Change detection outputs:

━━━━━━━━

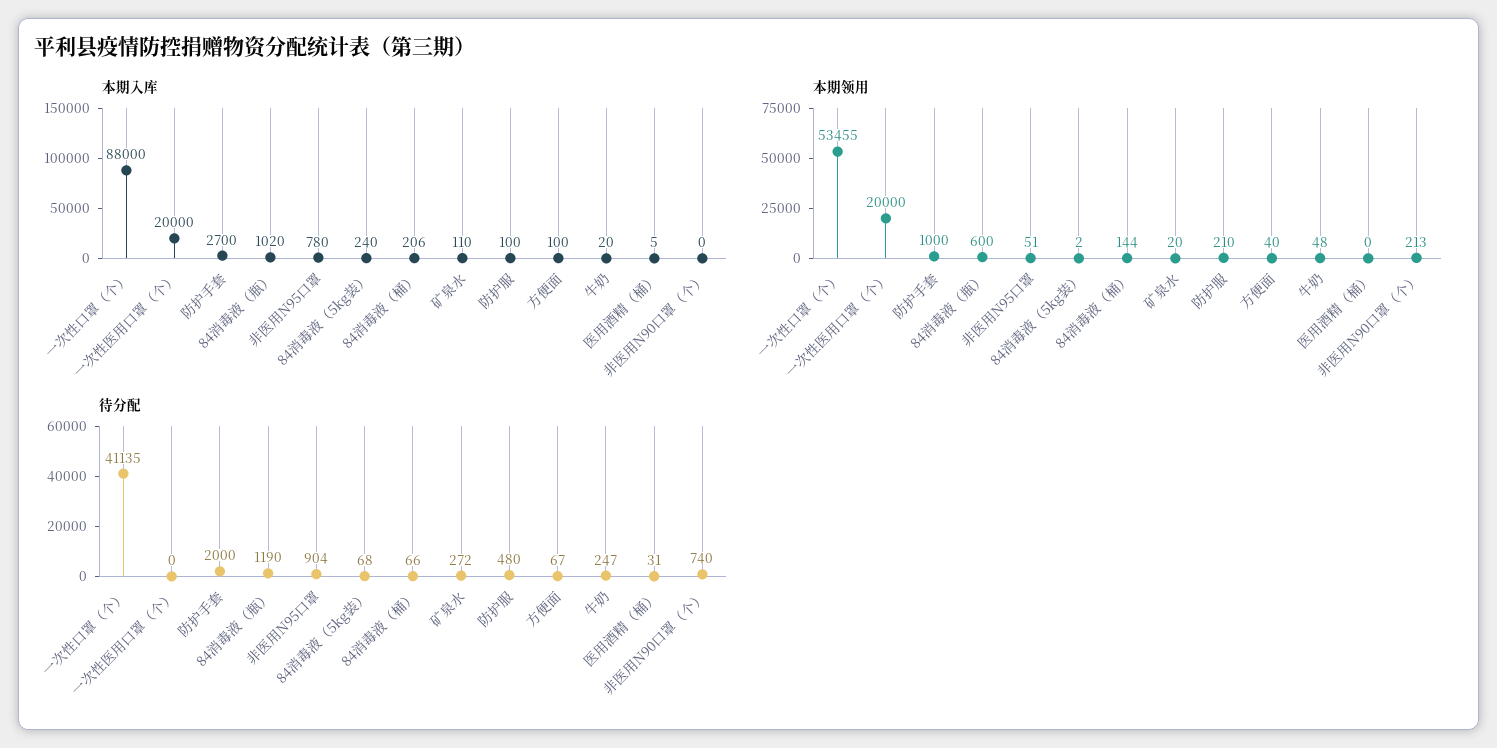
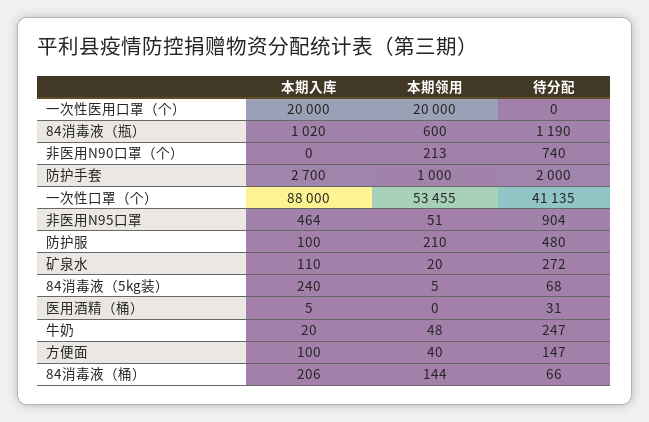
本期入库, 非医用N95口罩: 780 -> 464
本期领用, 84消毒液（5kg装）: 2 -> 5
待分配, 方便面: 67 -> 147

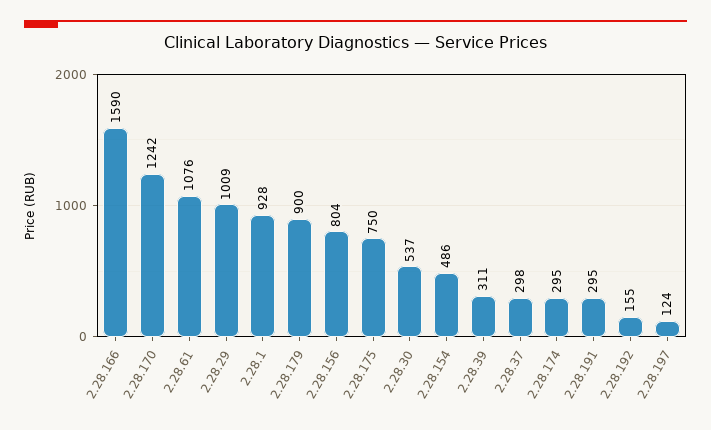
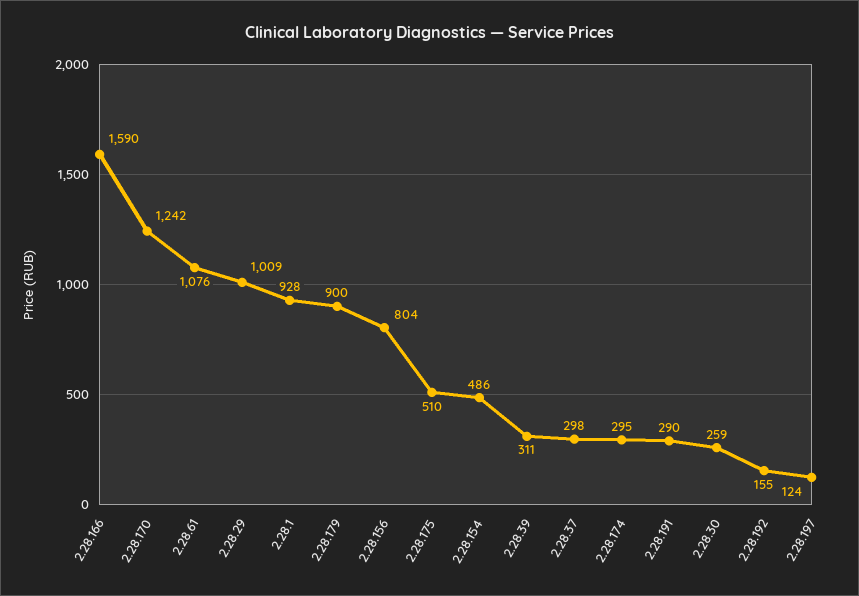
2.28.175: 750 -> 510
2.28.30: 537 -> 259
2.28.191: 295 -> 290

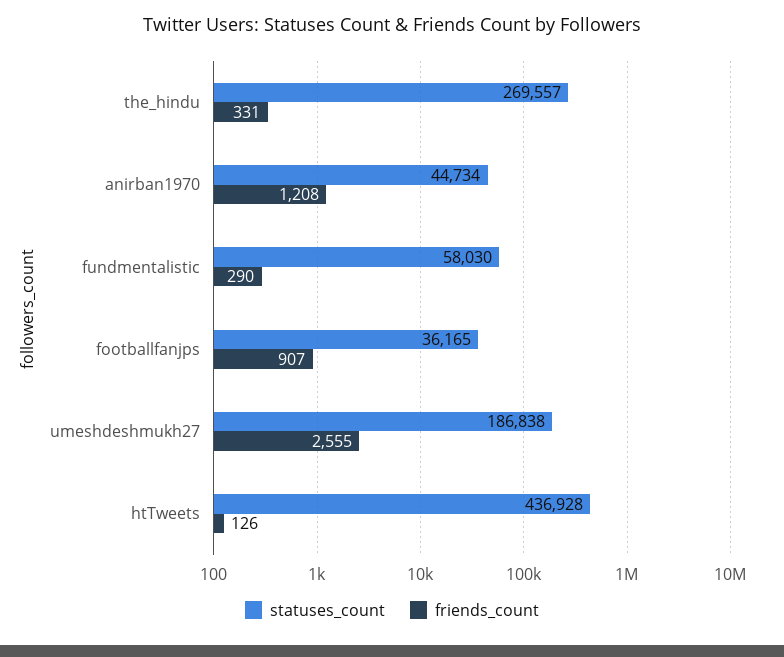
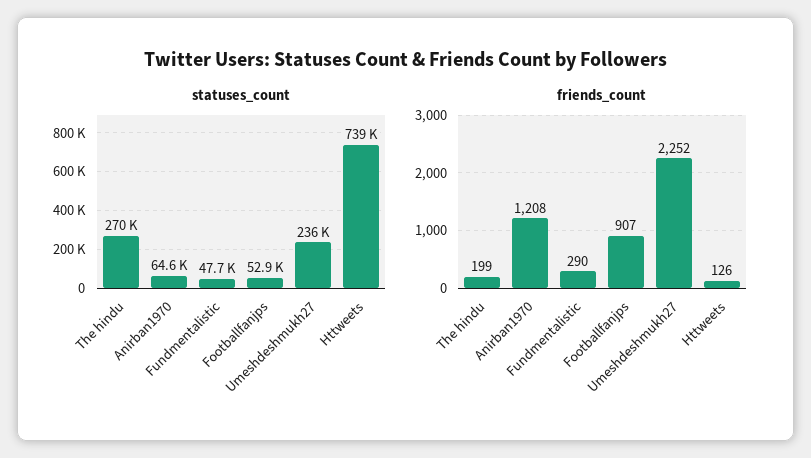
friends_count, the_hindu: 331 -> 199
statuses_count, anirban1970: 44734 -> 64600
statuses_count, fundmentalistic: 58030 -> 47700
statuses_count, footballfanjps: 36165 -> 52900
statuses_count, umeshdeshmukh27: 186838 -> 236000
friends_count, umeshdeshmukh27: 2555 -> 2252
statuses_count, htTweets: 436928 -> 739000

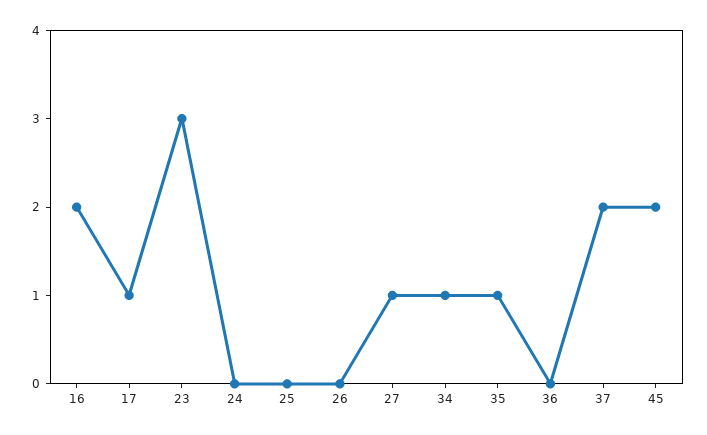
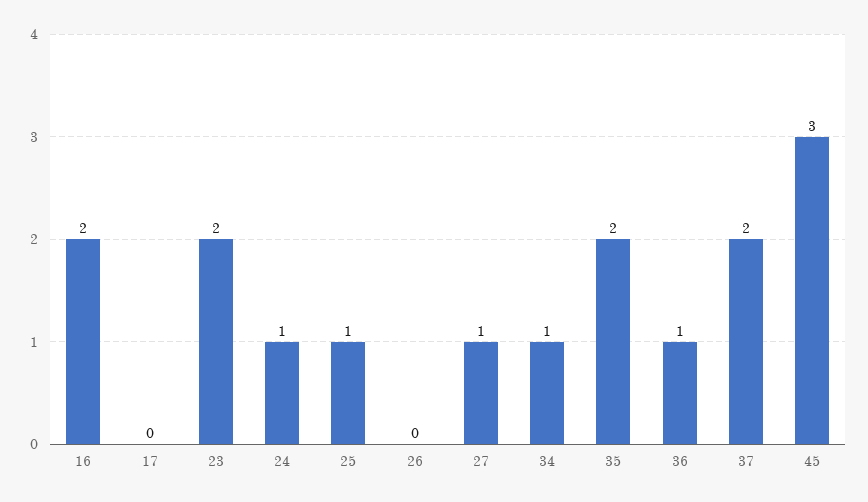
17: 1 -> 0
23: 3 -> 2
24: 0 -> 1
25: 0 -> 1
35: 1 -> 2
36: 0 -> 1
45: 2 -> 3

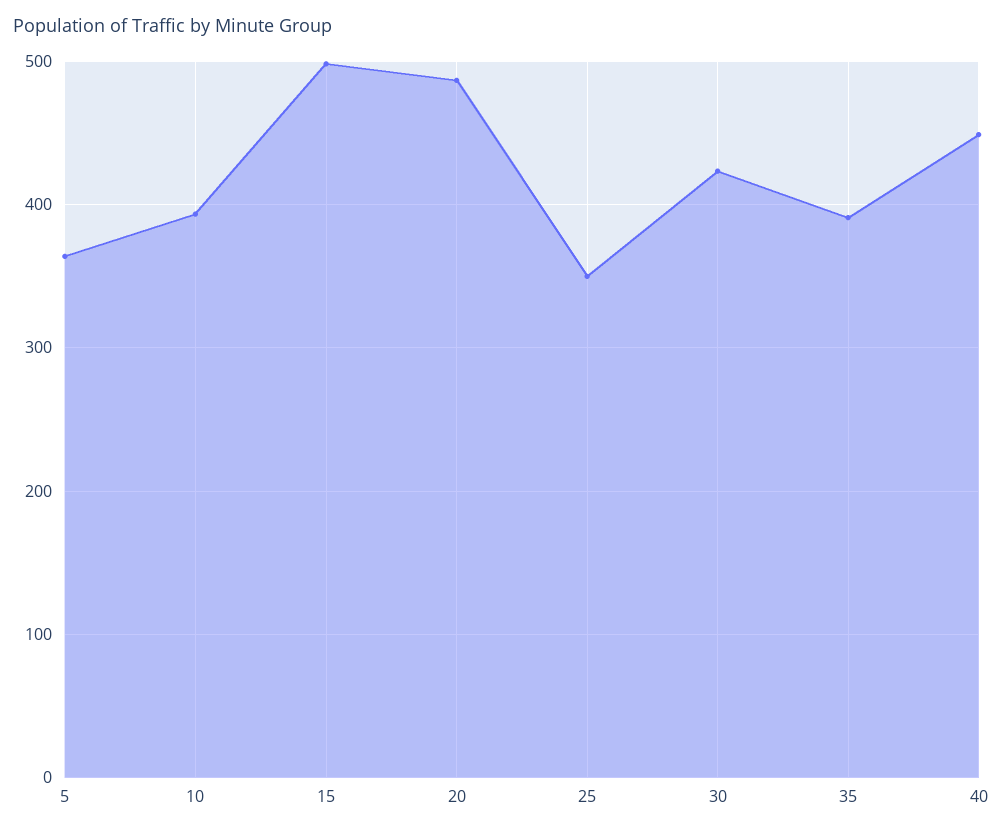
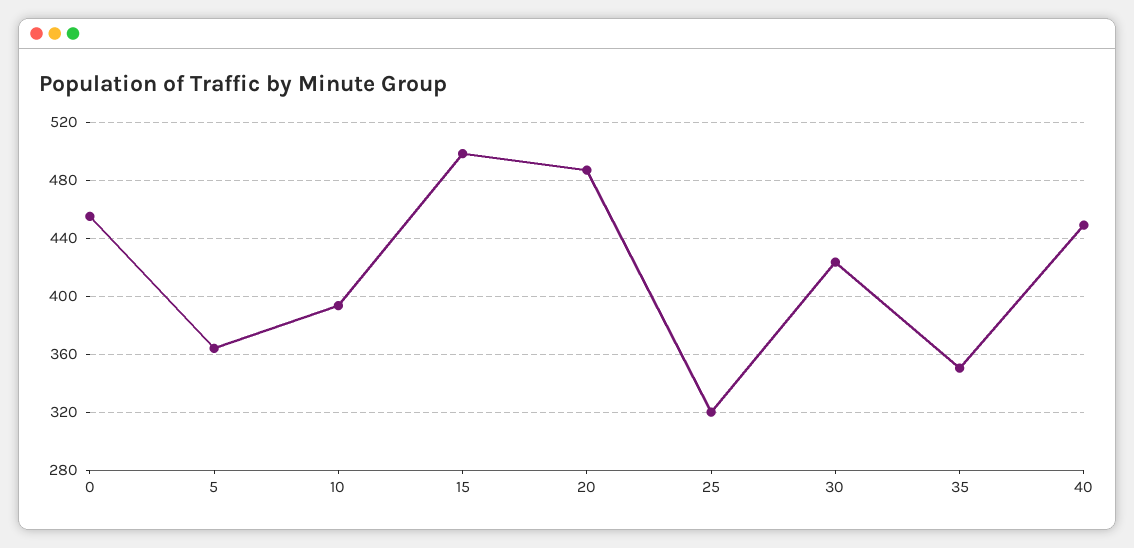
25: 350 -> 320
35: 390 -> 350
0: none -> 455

━━━━━━━━

▸ **TASK BRIEF**: With the images omitted, output all entries exactly as given.

▸ **RESULT OF THE TASK**:
本期入库, 非医用N95口罩: 780 -> 464
本期领用, 84消毒液（5kg装）: 2 -> 5
待分配, 方便面: 67 -> 147

2.28.175: 750 -> 510
2.28.30: 537 -> 259
2.28.191: 295 -> 290

friends_count, the_hindu: 331 -> 199
statuses_count, anirban1970: 44734 -> 64600
statuses_count, fundmentalistic: 58030 -> 47700
statuses_count, footballfanjps: 36165 -> 52900
statuses_count, umeshdeshmukh27: 186838 -> 236000
friends_count, umeshdeshmukh27: 2555 -> 2252
statuses_count, htTweets: 436928 -> 739000

17: 1 -> 0
23: 3 -> 2
24: 0 -> 1
25: 0 -> 1
35: 1 -> 2
36: 0 -> 1
45: 2 -> 3

25: 350 -> 320
35: 390 -> 350
0: none -> 455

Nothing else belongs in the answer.